The interest in increasing the production of biomethane by hydrogenating the CO2 (co-produced in biomethane plants) is not only due to find alternatives to the methane that arrives with gas pipelines. In the future it is important to carry out these processes for the following reasons: 1) to use organic and wood waste, producing biogas, in order not to waste natural raw materials; 2) to decrease CO2 emissions, whose production will increase together with that of biogas; 3) to use any surplus of renewable energy to produce hydrogen that can be used to hydrogenate CO2.

Furthermore, the current increase in the price of methane of fossil origin makes the production of biomethane with the technologies described in this note competitive. In the case of production of methane, the interest is to decrease the consumption of fossil fuels. The use of biogas creates emissions of CO2: those produced by the combustion of biomethane and those contained in the biogas itself; however, it must be taken into account that they do not come from fossil fuels and therefore do not go against the European restrictions. The production of biogas brings limited energy contribution to the area production, but still has the great advantage of reducing the amount of materials sent to dump. The purification of the biomethane contained in the biogas opens up a much wider energy horizon, which allows CH4 to be introduced into the national network, reducing dependence on imports from abroad.

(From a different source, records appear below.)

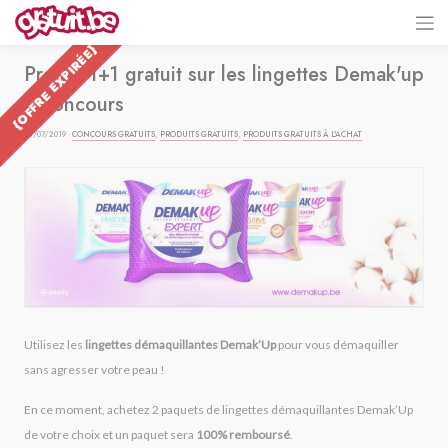
{OFFRE EXPIRÉE}
Promo 1+1 gratuit sur les lingettes Demak'up
+ concours
13/07/2019 ·
CONCOURS GRATUITS
,
PRODUITS GRATUITS
,
PRODUITS GRATUITS À L'ACHAT
Utilisez les
lingettes démaquillantes Demak’Up
pour vous démaquiller
sans agresser votre peau !
En ce moment, achetez 2 paquets de lingettes démaquillantes Demak’Up
de votre choix et un paquet sera
100% remboursé
.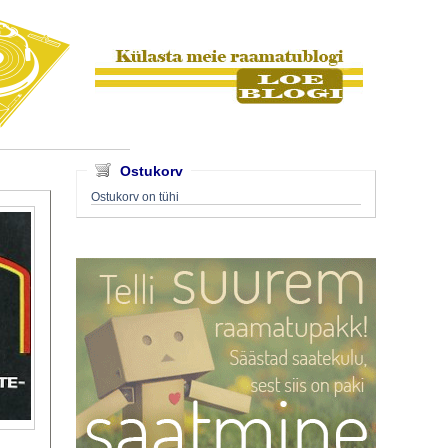
Ostukorv
Ostukorv on tühi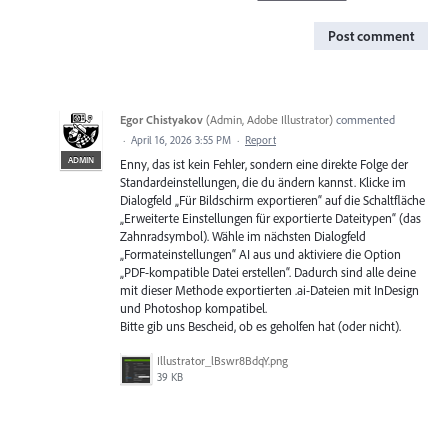
Post comment
Egor Chistyakov
(
Admin, Adobe Illustrator
)
commented
·
April 16, 2026 3:55 PM
·
Report
ADMIN
Enny, das ist kein Fehler, sondern eine direkte Folge der
Standardeinstellungen, die du ändern kannst. Klicke im
Dialogfeld „Für Bildschirm exportieren“ auf die Schaltfläche
„Erweiterte Einstellungen für exportierte Dateitypen“ (das
Zahnradsymbol). Wähle im nächsten Dialogfeld
„Formateinstellungen“ AI aus und aktiviere die Option
„PDF-kompatible Datei erstellen“. Dadurch sind alle deine
mit dieser Methode exportierten .ai-Dateien mit InDesign
und Photoshop kompatibel.
Bitte gib uns Bescheid, ob es geholfen hat (oder nicht).
Illustrator_lBswr8BdqY.png
39 KB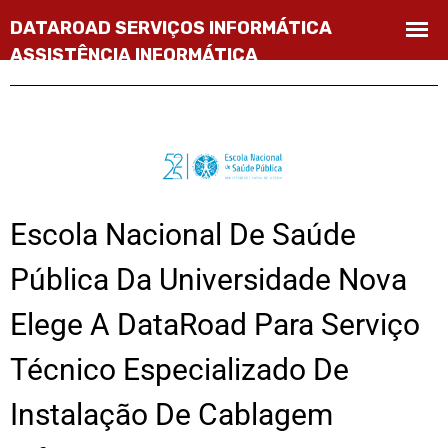
Escola Nacional De Saúde
Pública Da Universidade Nova
Elege A DataRoad Para Serviço
Técnico Especializado De
Instalação De Cablagem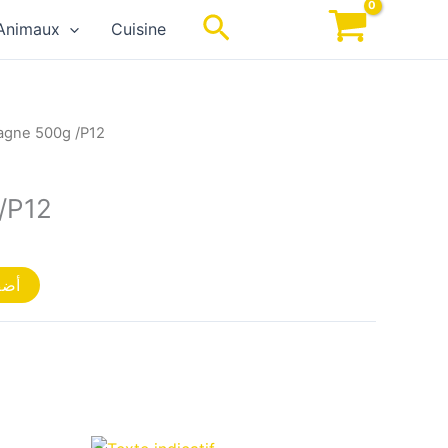
Rechercher
Animaux
Cuisine
sagne 500g /P12
/P12
أضف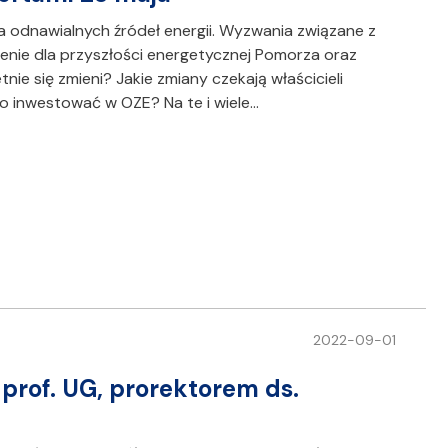
a odnawialnych źródeł energii. Wyzwania związane z
enie dla przyszłości energetycznej Pomorza oraz
nie się zmieni? Jakie zmiany czekają właścicieli
to inwestować w OZE? Na te i wiele…
2022-09-01
prof. UG, prorektorem ds.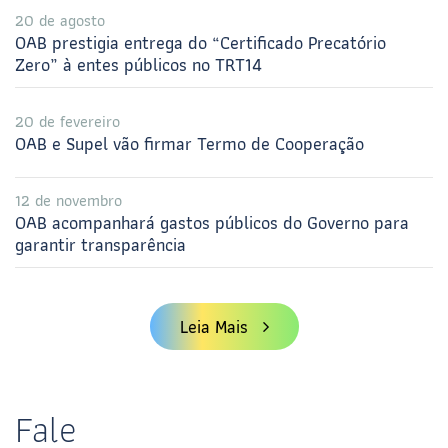
20 de agosto
OAB prestigia entrega do “Certificado Precatório
Zero” à entes públicos no TRT14
20 de fevereiro
OAB e Supel vão firmar Termo de Cooperação
12 de novembro
OAB acompanhará gastos públicos do Governo para
garantir transparência
Leia Mais
Fale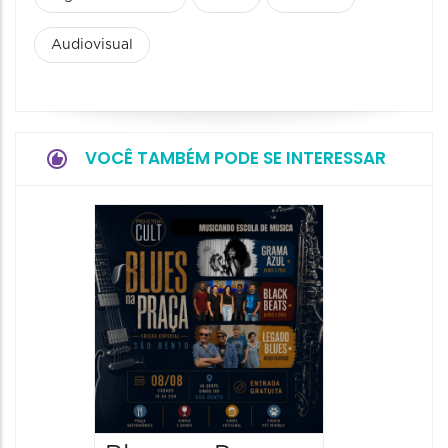
Audiovisual
VOCÊ TAMBÉM PODE SE INTERESSAR
Horizo
Festiva
Bones 
Band
08/08/20
08/08/202
11:00 às 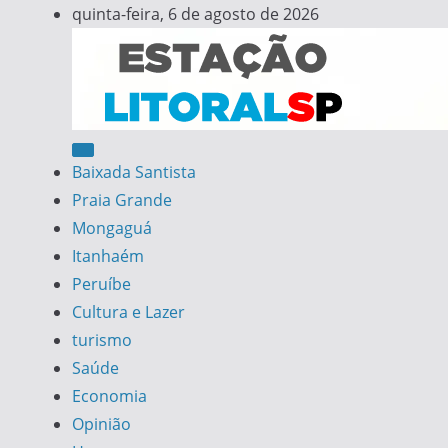
Skip
quinta-feira, 6 de agosto de 2026
to
content
Estação Litoral SP
Notícias da Baixada Santista
Baixada Santista
Praia Grande
Mongaguá
Itanhaém
Peruíbe
Cultura e Lazer
turismo
Saúde
Economia
Opinião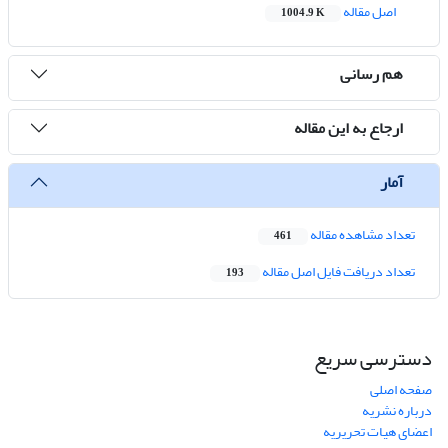
اصل مقاله
1004.9 K
هم رسانی
ارجاع به این مقاله
آمار
تعداد مشاهده مقاله
461
تعداد دریافت فایل اصل مقاله
193
دسترسی سریع
صفحه اصلی
درباره نشریه
اعضای هیات تحریریه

However, a decisive contribution to our methane needs can only come from the development of larger plants equipped for separation and disposal of CO2. In the world, 90% of biomethane is obtained by upgrading the biogas obtained from the anaerobic digestion of organic wastes (agriculture, animal, urban organics, and by-products of agricultural industries) while 10% is obtained by pyrogasification of woody biomass, and subsequent hydrogenation, regarding the biomethane obtained by hydrogenation of the biogas produced by pyrogasification of wood wastes or solid organic wastes, currently the biogas is essentially used to produce electricity and heat. The big problem in the production of biomethane is the high costs for the purification of the obtained biogas.

On 18 July 2022 it was announced that the Italian company NextChem (active in the green chemistry and energy transition sector and controlled by the Italian group Marie Tecnimont) will build a plant at the port of Le Havre (France) by 2025, this will be the world biggest production of biomethane by pyrogasification of woody biomass, with an output of 15.4 million m3 of biomethane (40).